Squishy has always been my dessert baby.

She is beautiful, smart, easy to be around, and almost unbearably sweet.

She grew up in the back of the car, listening to me talk to the older kids as they graduated to the front seat. First it was Big T, and we had very complex discussions about literature.

Then it was Chicken, and we laughed a lot about books, people, happy moments–life.

ZoomBoy is captain DJ–he has very specific tastes in music, including Weird Al Yankovich, Dropkick Murphy’s and AC/DC.

Squishy gives me book reports, talks about teachers and nice things that happens at school, and is my last hope for American Musical Theater. (At present she A. hates “angry Irish guys screaming” and B. thinks Something Rotten is hysterical, so I have hopes.)

She has amazing fashion sense–but, just like her mama, just because she KNOWS something goes together doesn’t mean she’s not helplessly attracted to ugly color randomness that shouldn’t be beautiful but she thinks IS. Her purple pantsuit this morning had a lovely gray cardigan that came with it. Squishy went with the cotton-candy colored shawl I crocheted for her because, in her words, “It looked like mermaids.”

She’s clever and intuitive and undeniably brilliant. Her school test scores are really very impressive considering her father and I have spent her entire life telling her that the test isn’t as important as how much she’s learned.

She’s learned a lot–the tests are a cakewalk and she loves taking them. (So does ZoomBoy–don’t hate on them, it’s probably my fault.)

Yes, she IS aware that her hair is gorgeous and stunning and beautiful–thank you. She appreciates your awe and wonder and while she may someday cut it, she has to admit–the praise is lovely to hear and she doesn’t want it to go away.

She is also aware that her blue eyes are quite pretty. She’s the only one in the family with blue eyes you know–she got them in particular, because, you know, Squishy.

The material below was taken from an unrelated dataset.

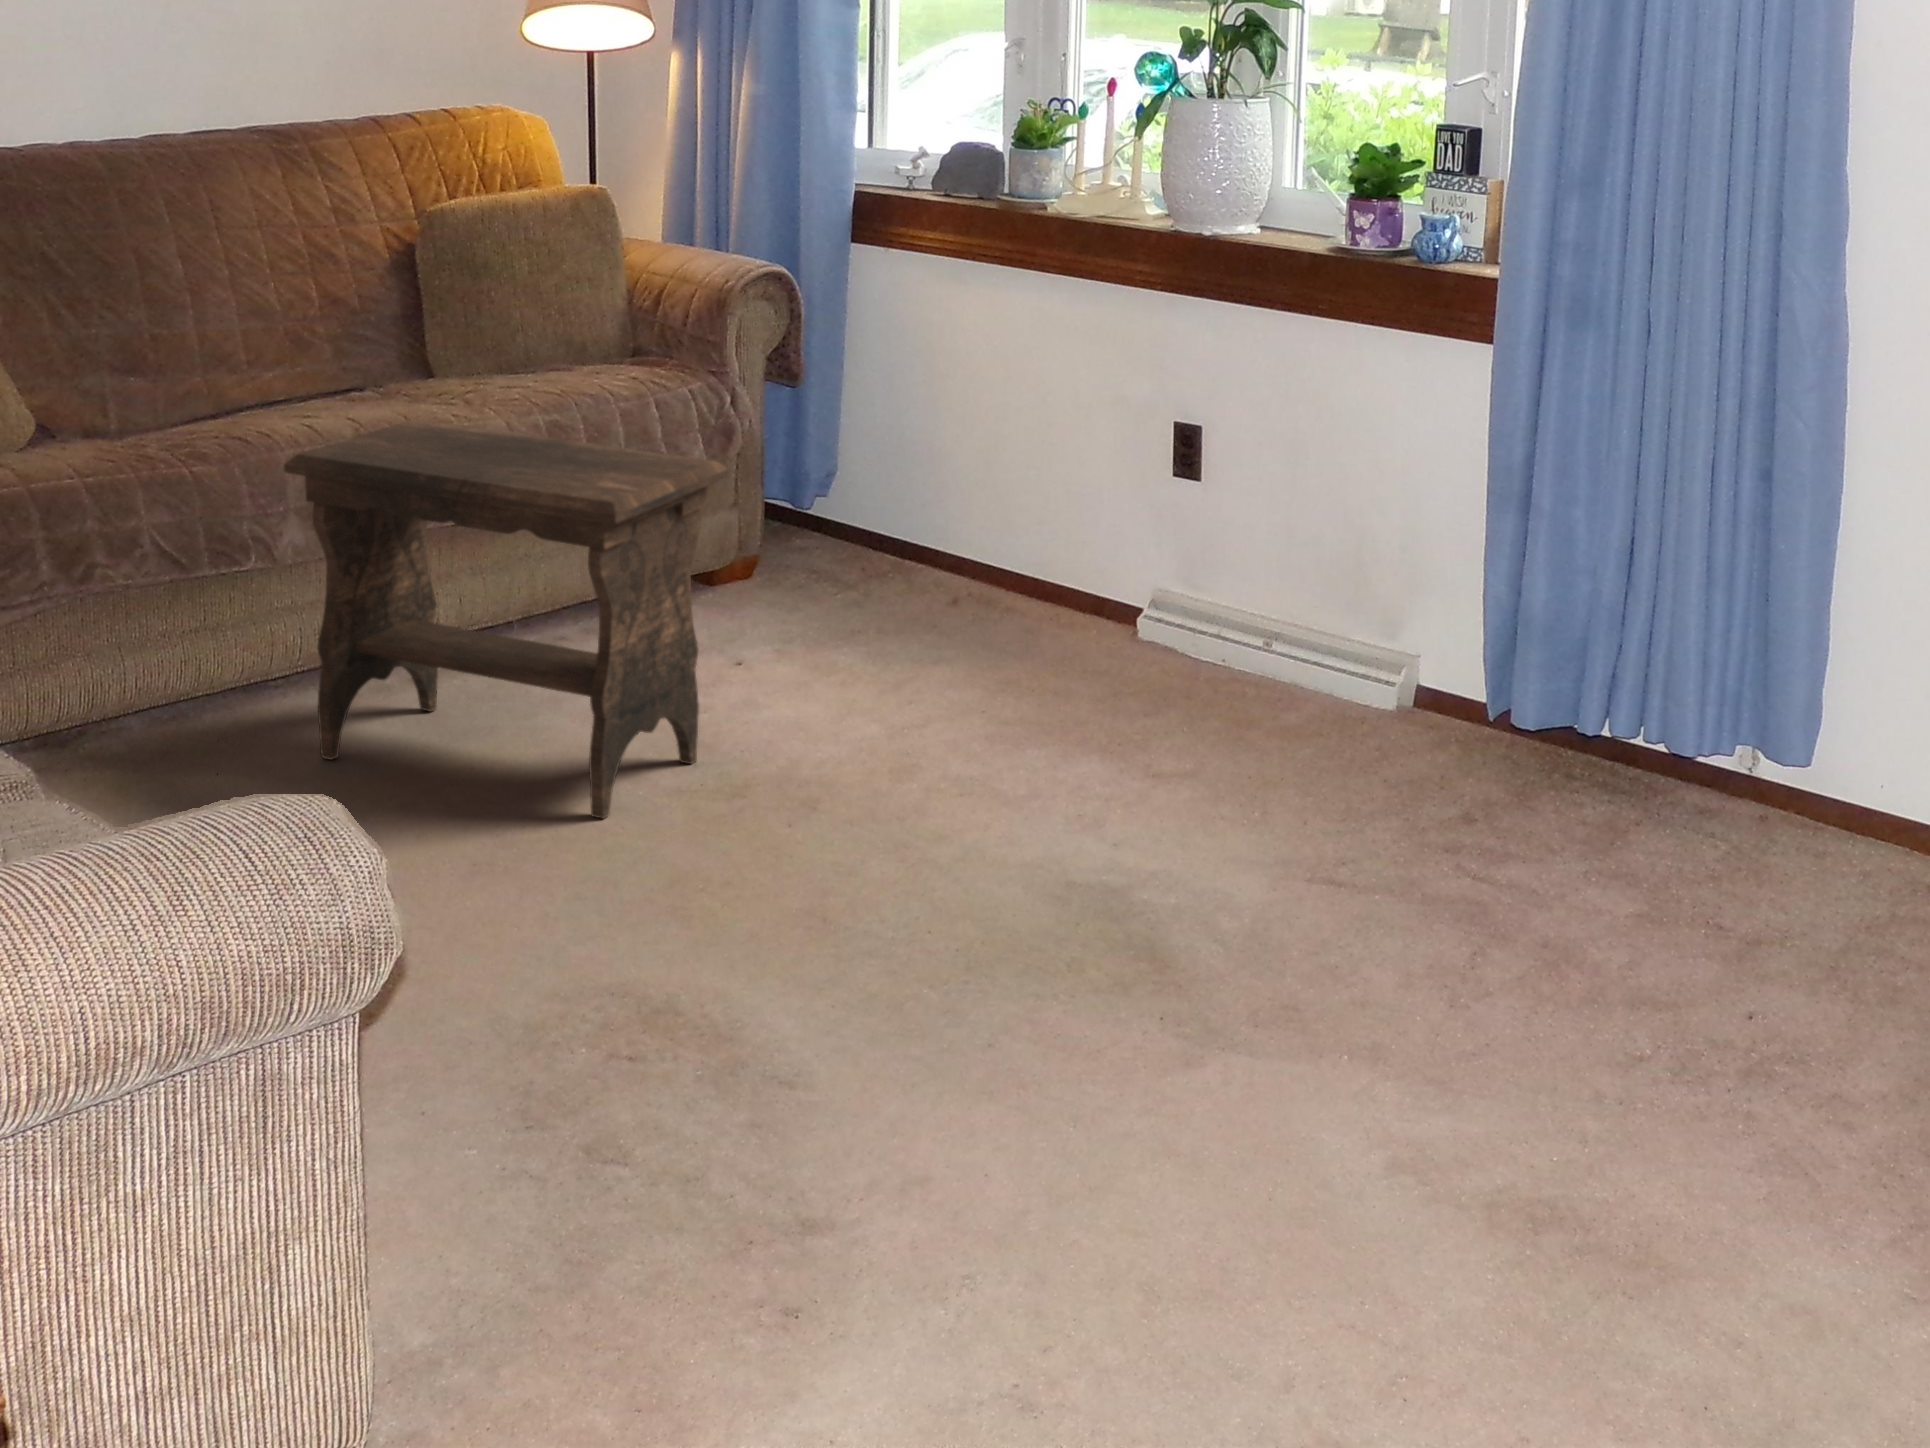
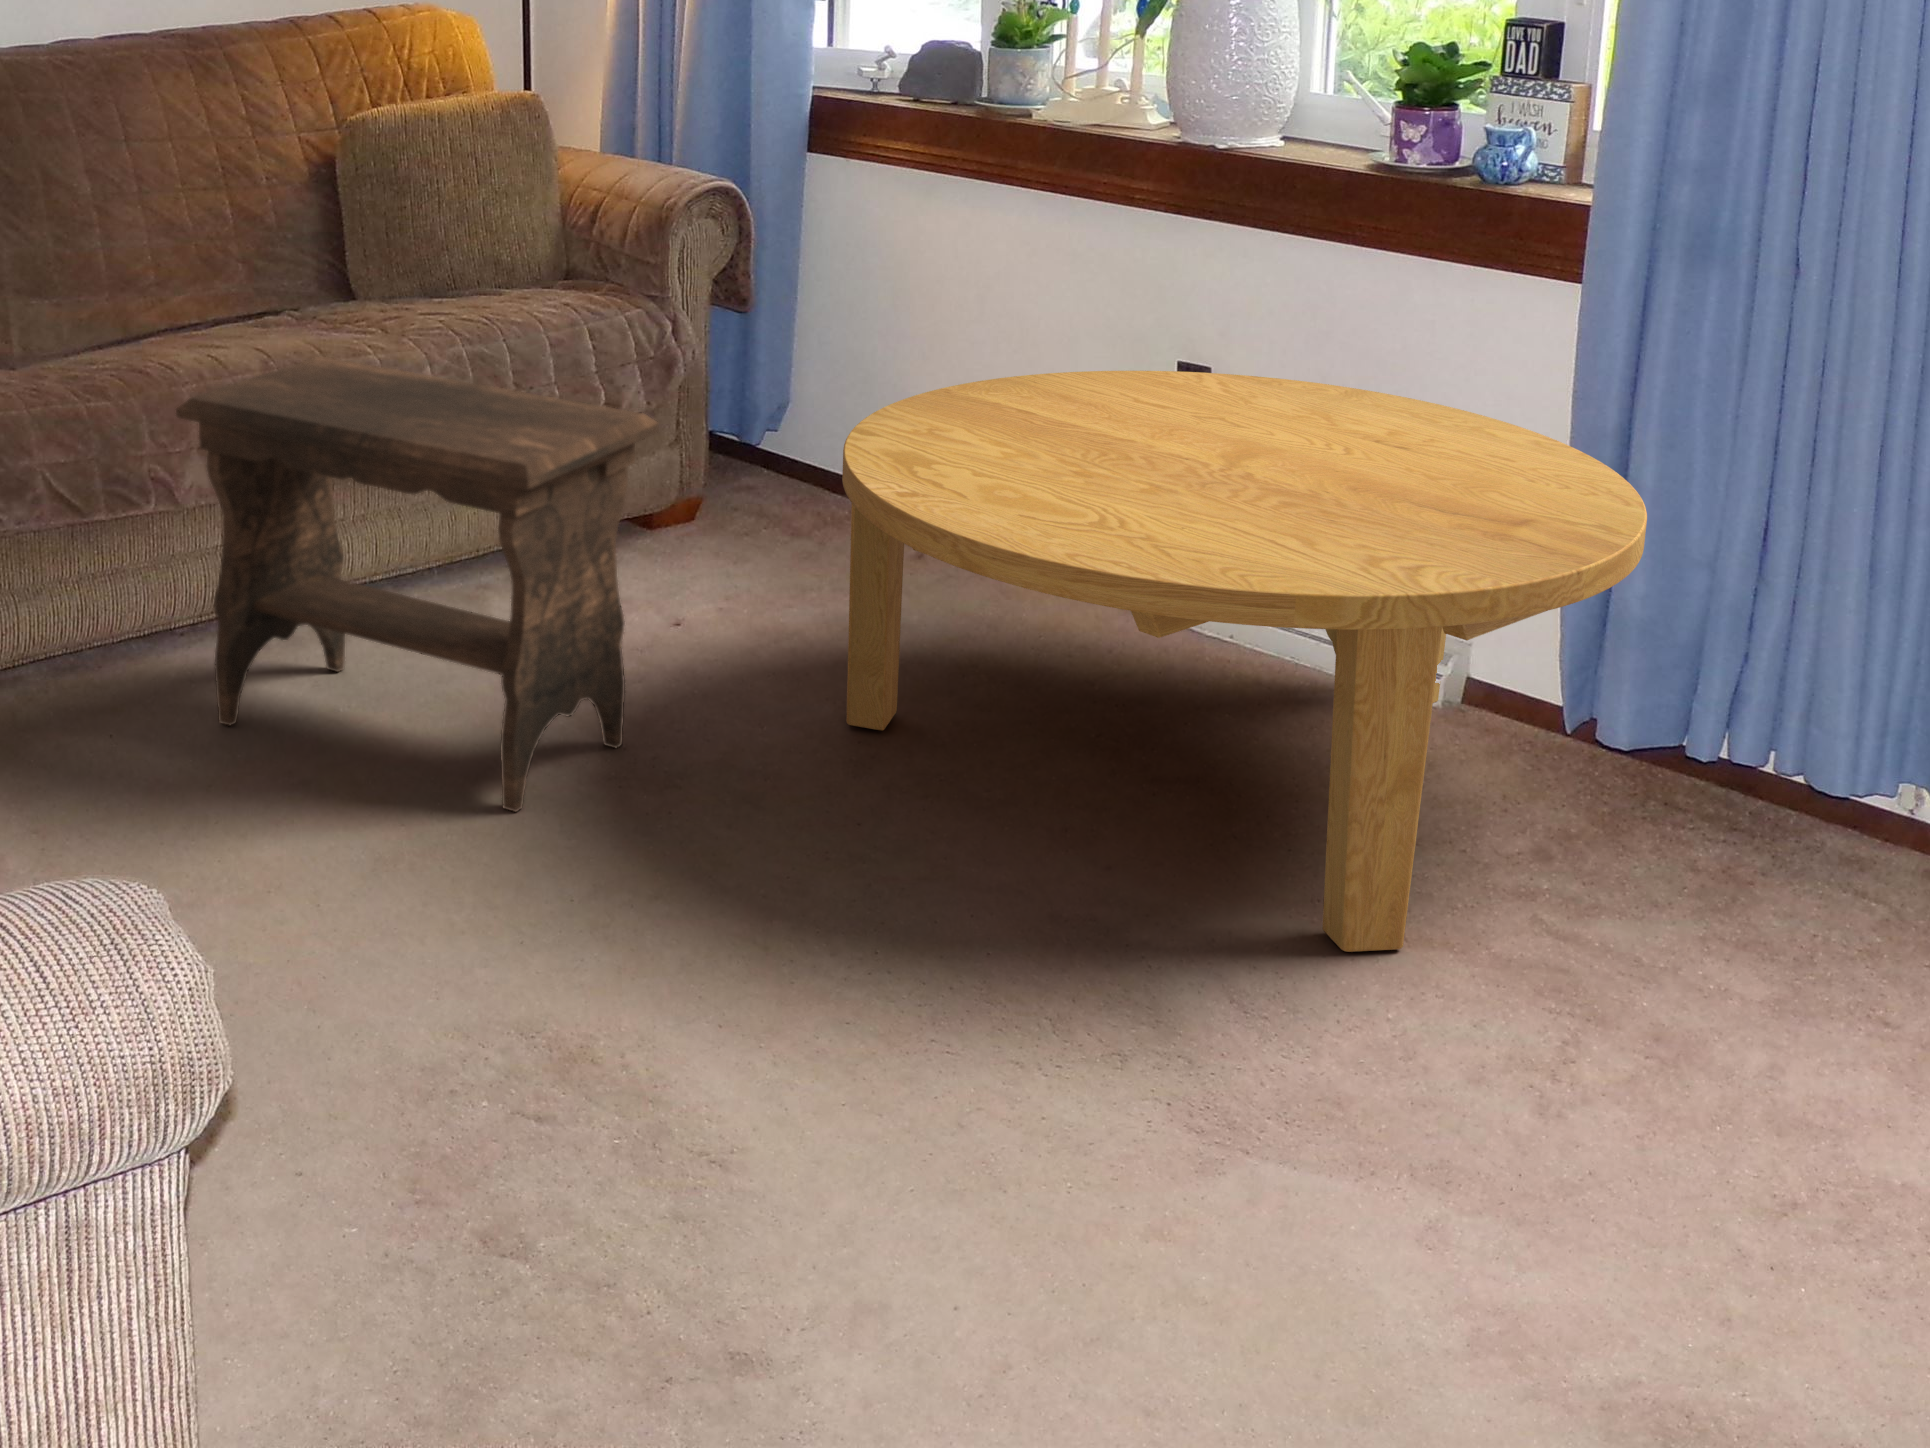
coffee table: none [891,425,1539,890] -> present [842,371,1647,952]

When I told her that her shadow in the picture with the shawl looks like a unicorn, she laughed. When she read the John Oliver book, Marlon Bundo (the better bunny book!) she thought it was sweet–and she’s grown up with her father and I watching politics and she agrees that the stink bug is VERY STINKY indeed.

Her whole life she has seen the poetry in the story, the sweetness in the bitter, the brightness in the dark.

Her vocabulary is extraordinary, and she uses it to communicate with her family, because we are her favorite thing.

She loves to draw.

She loves to read.

She loves–in her words–“old people’s movies”.  This includes, by the way, Sixteen Candles, Ferris Bueller’s Day Off, and The Thin Man movies.

And although this whole post is written with a little hyperbole, and with the full knowledge that one’s own children are always the prettiest, the whole kernel of truth here is this:

She is my Squishy and she is twelve today, and that time… it flew by like a breath. She’s a delight and a joy and sometimes after a really shitty day her hug is all the keeps me from the worst part of myself.

Mate and I ask ourselves, every single day, what good we could have done to deserve all of our children. With Squishy we have been forced to accept the grace of the Goddess in general.

Nobody is good enough to “deserve” her. We just have to accept her for the loveliness she is.